» Written task:
Please count the lines in the listing below that contain the string "support", with uppercase and lowercase treated as different, and reply with only that number.

» Stored data:

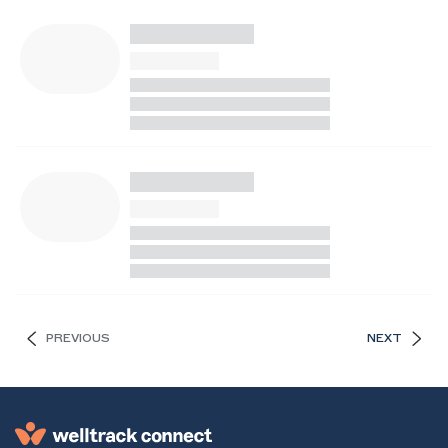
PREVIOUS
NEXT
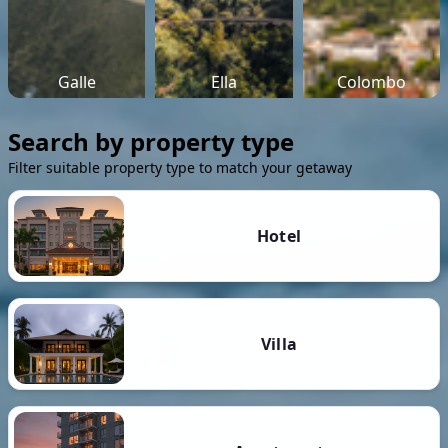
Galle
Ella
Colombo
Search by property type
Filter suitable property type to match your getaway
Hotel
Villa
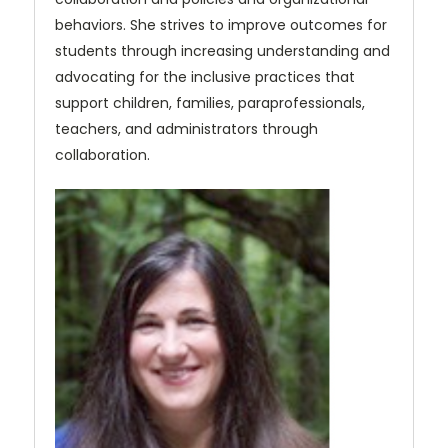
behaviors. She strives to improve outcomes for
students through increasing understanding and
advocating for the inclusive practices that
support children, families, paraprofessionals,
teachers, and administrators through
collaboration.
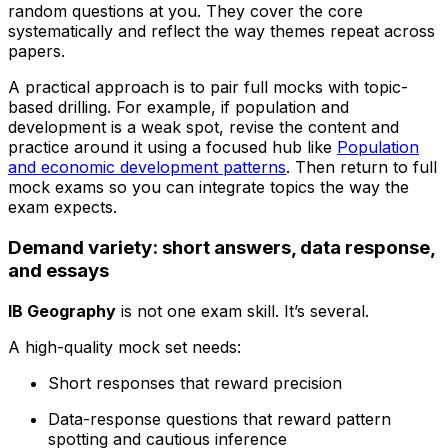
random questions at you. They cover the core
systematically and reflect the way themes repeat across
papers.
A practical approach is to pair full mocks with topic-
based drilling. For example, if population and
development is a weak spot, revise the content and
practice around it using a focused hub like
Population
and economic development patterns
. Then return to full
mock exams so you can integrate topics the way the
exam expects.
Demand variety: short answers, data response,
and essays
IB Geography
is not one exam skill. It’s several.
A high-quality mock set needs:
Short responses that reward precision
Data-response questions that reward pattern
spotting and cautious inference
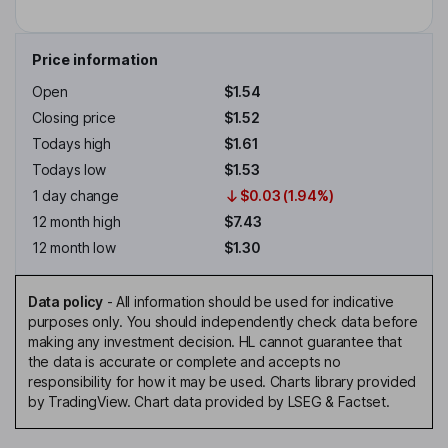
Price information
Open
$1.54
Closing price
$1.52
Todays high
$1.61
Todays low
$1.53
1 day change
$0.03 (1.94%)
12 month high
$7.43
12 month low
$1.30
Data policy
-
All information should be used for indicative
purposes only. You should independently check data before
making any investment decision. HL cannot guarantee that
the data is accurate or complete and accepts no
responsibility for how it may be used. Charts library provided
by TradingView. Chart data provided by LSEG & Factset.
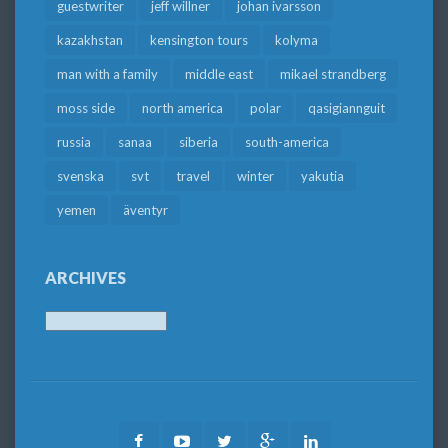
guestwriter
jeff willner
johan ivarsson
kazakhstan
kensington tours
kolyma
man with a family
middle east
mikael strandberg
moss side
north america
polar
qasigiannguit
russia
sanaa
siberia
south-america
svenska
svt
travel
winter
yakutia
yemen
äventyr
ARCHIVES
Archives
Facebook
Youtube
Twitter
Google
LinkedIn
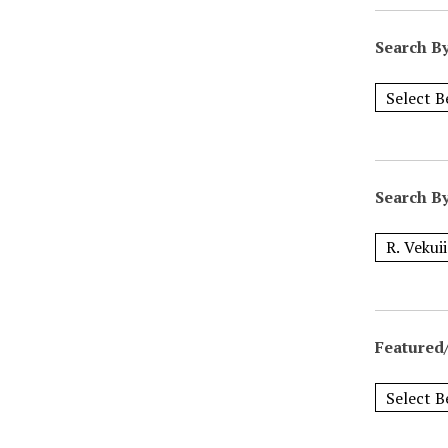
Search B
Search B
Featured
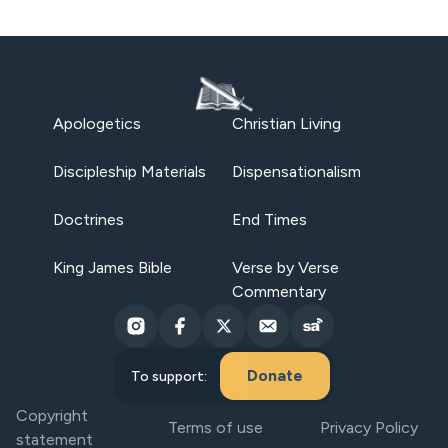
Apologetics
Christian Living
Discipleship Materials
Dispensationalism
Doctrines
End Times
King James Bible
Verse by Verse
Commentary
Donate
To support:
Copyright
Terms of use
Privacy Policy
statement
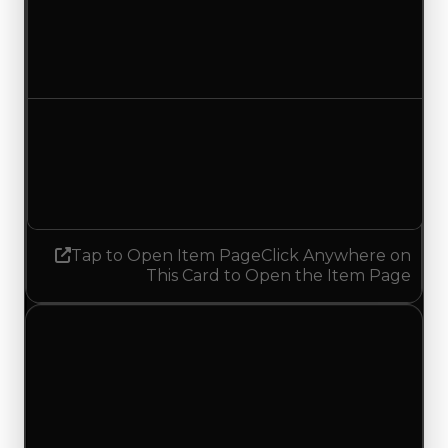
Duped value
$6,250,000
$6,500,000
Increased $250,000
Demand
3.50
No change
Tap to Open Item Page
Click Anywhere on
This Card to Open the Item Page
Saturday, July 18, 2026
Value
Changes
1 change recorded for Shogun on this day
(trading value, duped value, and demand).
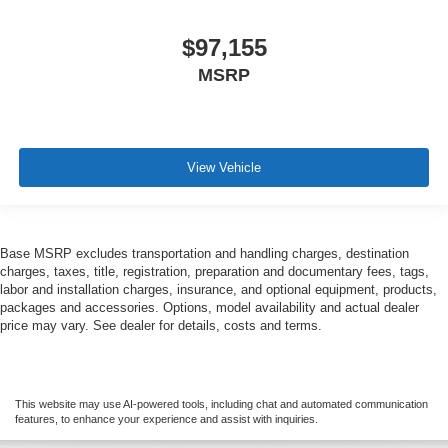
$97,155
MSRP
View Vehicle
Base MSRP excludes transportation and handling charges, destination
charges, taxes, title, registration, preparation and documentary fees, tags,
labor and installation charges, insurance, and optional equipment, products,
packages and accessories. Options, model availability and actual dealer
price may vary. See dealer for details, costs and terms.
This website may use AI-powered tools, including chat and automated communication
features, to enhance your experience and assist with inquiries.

» Solution for this exercise:
2